■ What the task asks
The reply should hold every line of the listing exactly, and none of its images.

■ Entries provided
---------------
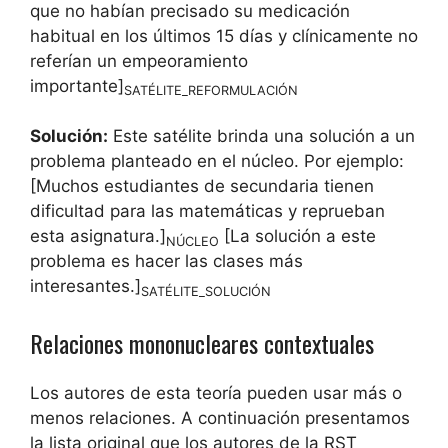
que no habían precisado su medicación
habitual en los últimos 15 días y clínicamente no
referían un empeoramiento
importante]
SATÉLITE_REFORMULACIÓN
Solución:
Este satélite brinda una solución a un
problema planteado en el núcleo. Por ejemplo:
[Muchos estudiantes de secundaria tienen
dificultad para las matemáticas y reprueban
esta asignatura.]
[La solución a este
NÚCLEO
problema es hacer las clases más
interesantes.]
SATÉLITE_SOLUCIÓN
Relaciones mononucleares contextuales
Los autores de esta teoría pueden usar más o
menos relaciones. A continuación presentamos
la lista original que los autores de la RST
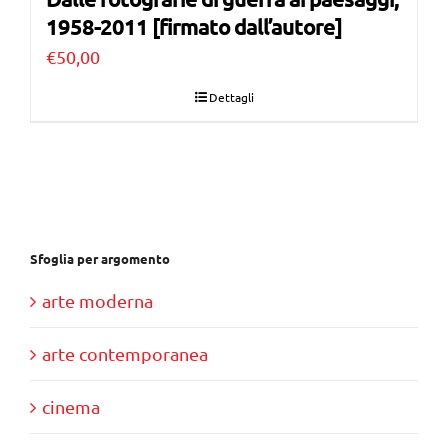
1958-2011 [firmato dall’autore]
€
50,00
Dettagli
Sfoglia per argomento
arte moderna
arte contemporanea
cinema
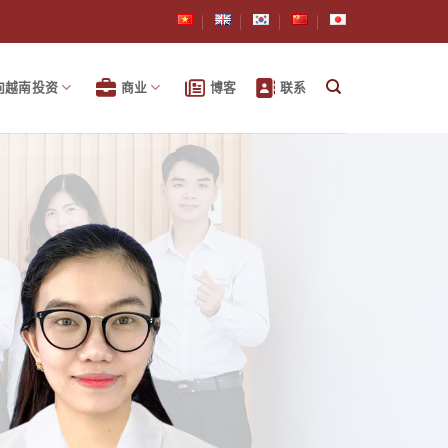
向越南投资
商业
博客
联系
---------------
■ Exercise response
que no habían precisado su medicación
habitual en los últimos 15 días y clínicamente no
referían un empeoramiento
importante]
SATÉLITE_REFORMULACIÓN
Solución:
Este satélite brinda una solución a un
problema planteado en el núcleo. Por ejemplo:
[Muchos estudiantes de secundaria tienen
dificultad para las matemáticas y reprueban
esta asignatura.]
[La solución a este
NÚCLEO
problema es hacer las clases más
interesantes.]
SATÉLITE_SOLUCIÓN
Relaciones mononucleares contextuales
Los autores de esta teoría pueden usar más o
menos relaciones. A continuación presentamos
la lista original que los autores de la RST
1958-2011 [firmato dall’autore]
€
50,00
Dettagli
Sfoglia per argomento
arte moderna
arte contemporanea
cinema
向越南投资
商业
博客
联系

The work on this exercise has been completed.